Companies fined for monopoly deals
Companies including Alibaba, Baidu, JD.com, and automaker Geely have been fined by China’s market regulator for earlier deals that violated anti-monopoly rules, reports Reuters.
“Enterprises involved in the cases would be fined 500,000 yuan ($78,000) each, it said, the maximum under China's 2008 Anti-Monopoly Law,” reports the news service.
“China has been tightening its grip on internet platforms, reversing a once laissez-faire approach and citing the risk of abusing market power to stifle competition, misuse of consumers’ data and violation of consumer rights.”
Notable/In Depth
For those who really want to dig into the just-issued 6th Plenum Resolution on History, here it is in Chinese, and here in English translation.
A simple but illuminating chart showing the frequency that the history resolution mentions China’s leaders and their ideologies.


And here is a good thread that breaks down the resolution, from Joseph Torigian, an expert on Chinese and Russian politics.

The number of Chinese students studying in U.S. colleges fell by 14.8 percent to 317,299 in the 2020-2021 school year, shows the annual Open Doors report.

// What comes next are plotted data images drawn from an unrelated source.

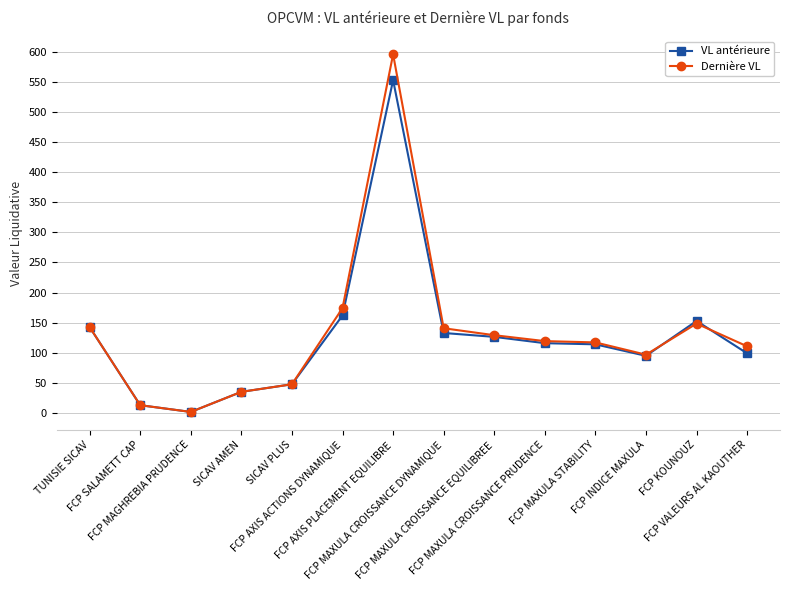

Which series changed the most between FCP AXIS ACTIONS DYNAMIQUE and FCP VALEURS AL KAOUTHER?

Dernière VL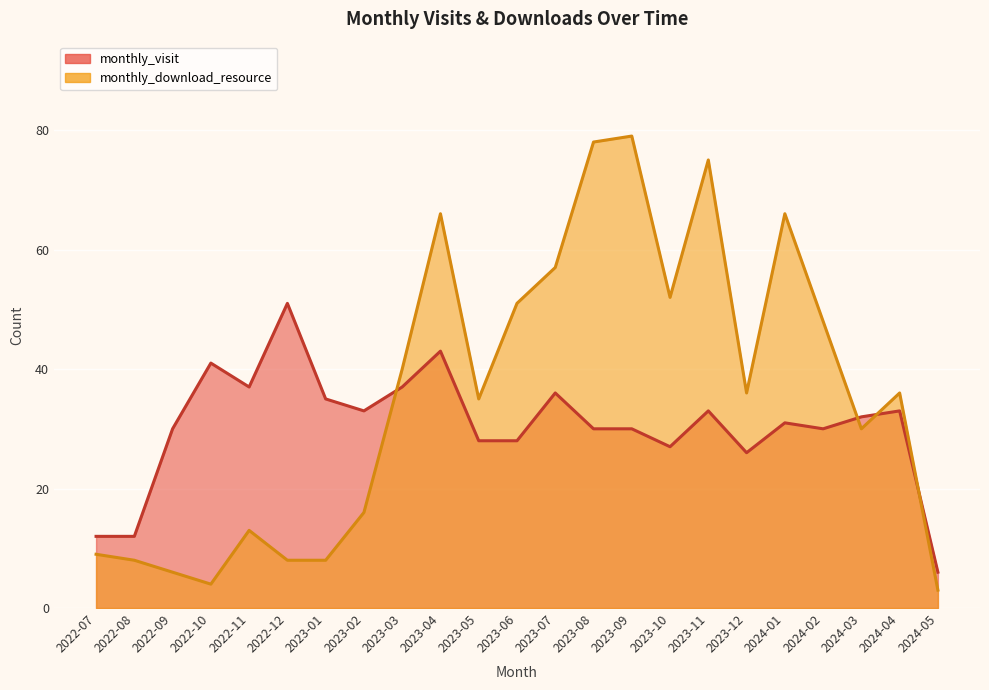

At which category is the sum across all series the highest?

2023-04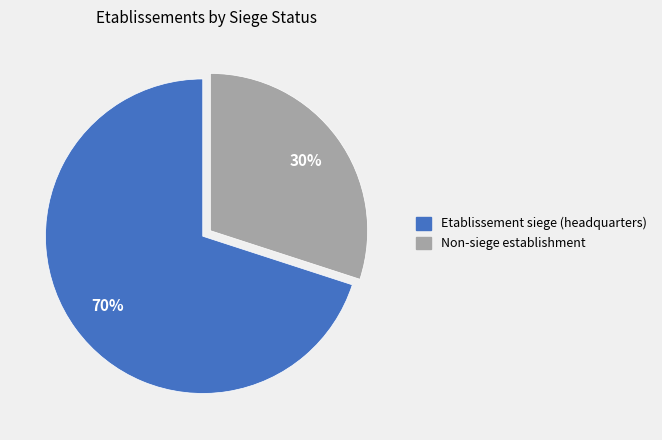

Which has a higher value, Non-siege establishment or Etablissement siege (headquarters)?

Etablissement siege (headquarters)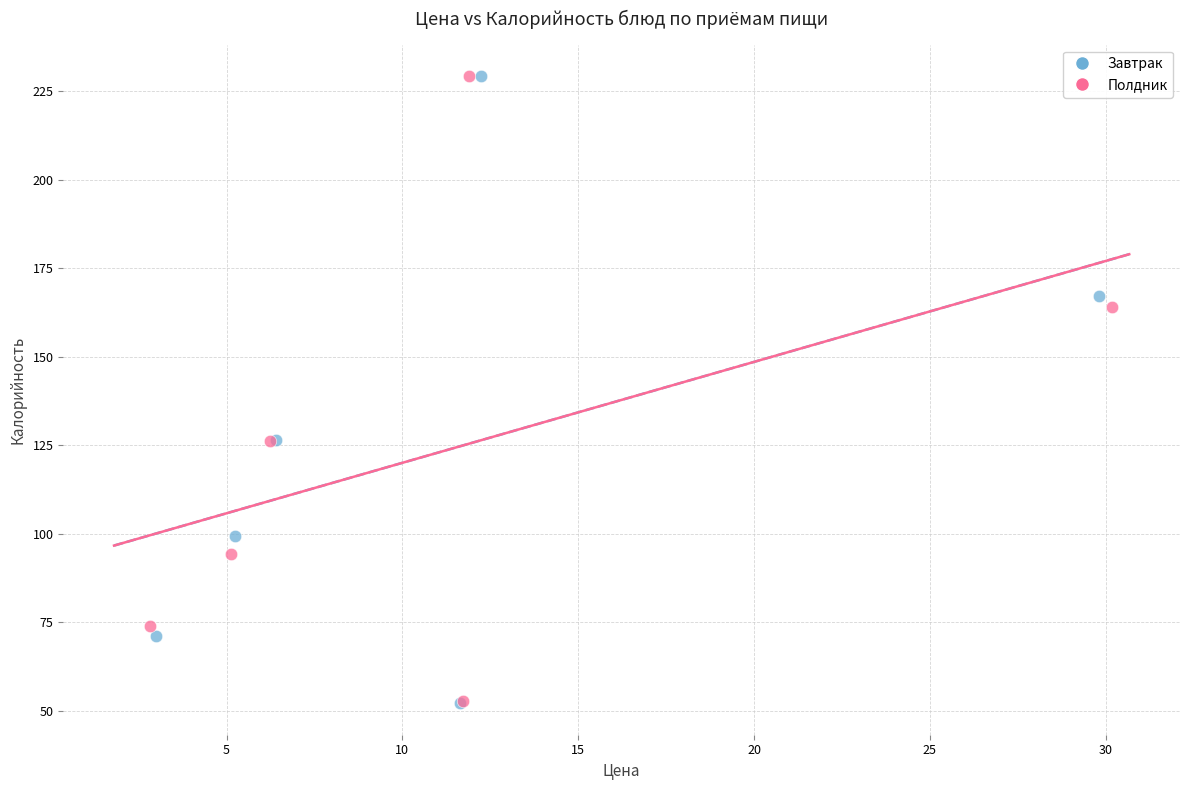

Which series has the largest Y range (max minus min)?

Завтрак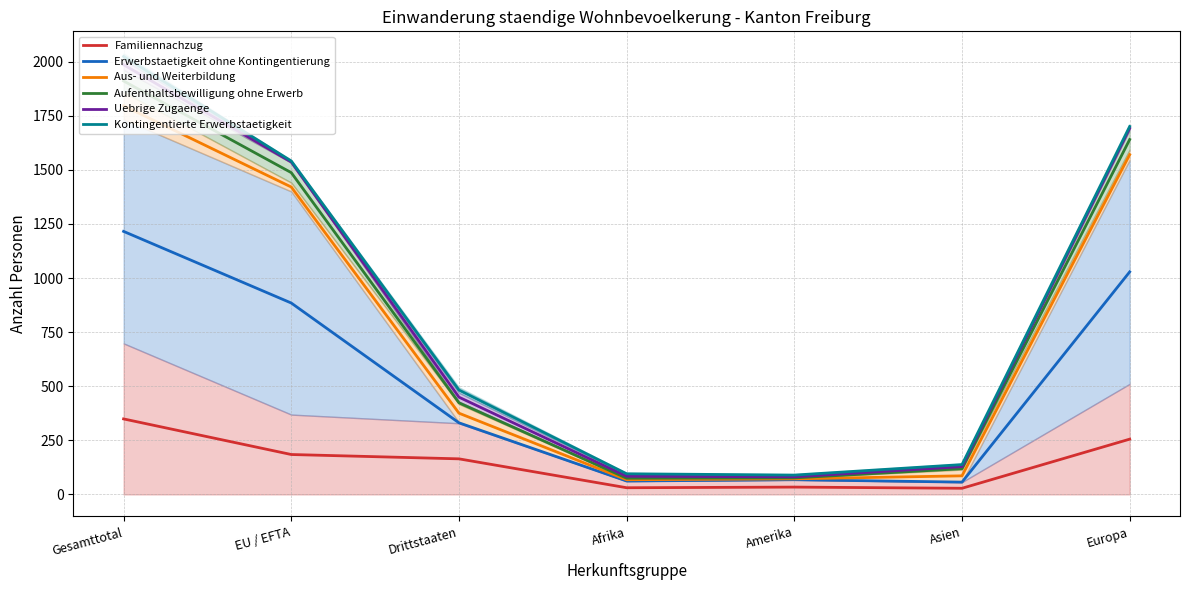

What is the spread (max minus min) of values at EU / EFTA?

1356.5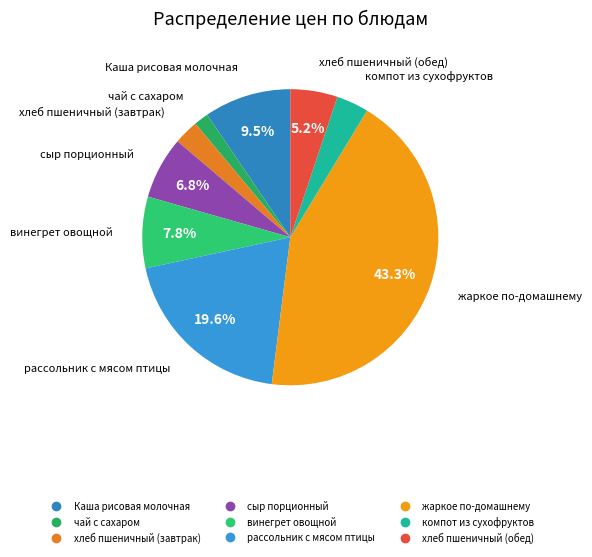

To the nearest percent, what is the difference between the largest and smallest slice percentages?

42%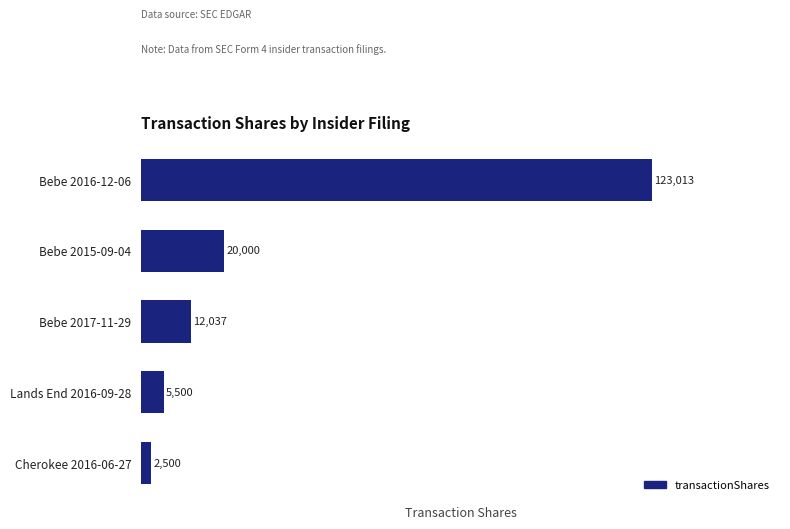

What is the approximate value at Bebe 2017-11-29?

12037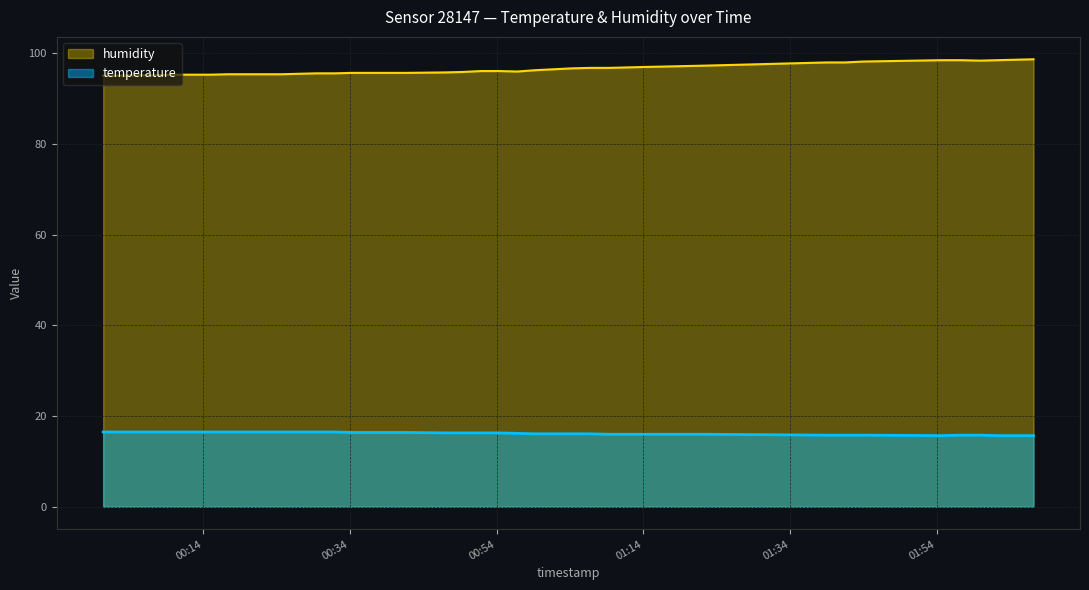

Reading left to right, what are all the values shown in this chart?

temperature: 16.5	16.5	16.5	16.5	16.5	16.5	16.5	16.5	16.5	16.5	16.5	16.5	16.5	16.5	16.4	16.4	16.4	16.4	16.3	16.3	16.3	16.3	16.2	16.1	16.1	16.1	16.1	16.0	16.0	16.0	16.0	15.8	15.8	15.8	15.7	15.8	15.8	15.7	15.7	15.7
humidity: 95.1	95.1	95.2	95.2	95.3	95.3	95.3	95.4	95.4	95.4	95.4	95.5	95.6	95.6	95.7	95.7	95.7	95.7	95.8	95.9	96.1	96.1	96.0	96.3	96.5	96.7	96.8	96.8	96.9	97.0	97.3	98.0	98.0	98.2	98.5	98.5	98.4	98.5	98.6	98.7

China’s crackdown reasserting control over its tech sector risks hurting entrepreneurial energy, writes Bert Hofman, director of the East Asian Institute at the National University of Singapore.
It is not clear “that a more regulated socialist market economy can deliver the needed incentives for innovation,” writes Hofman. “China needs entrepreneurs to boost productivity and strive for innovation and, indeed, finance it: Huawei, Alibaba, and Tencent, all private companies, are China’s top three spenders on R&D.”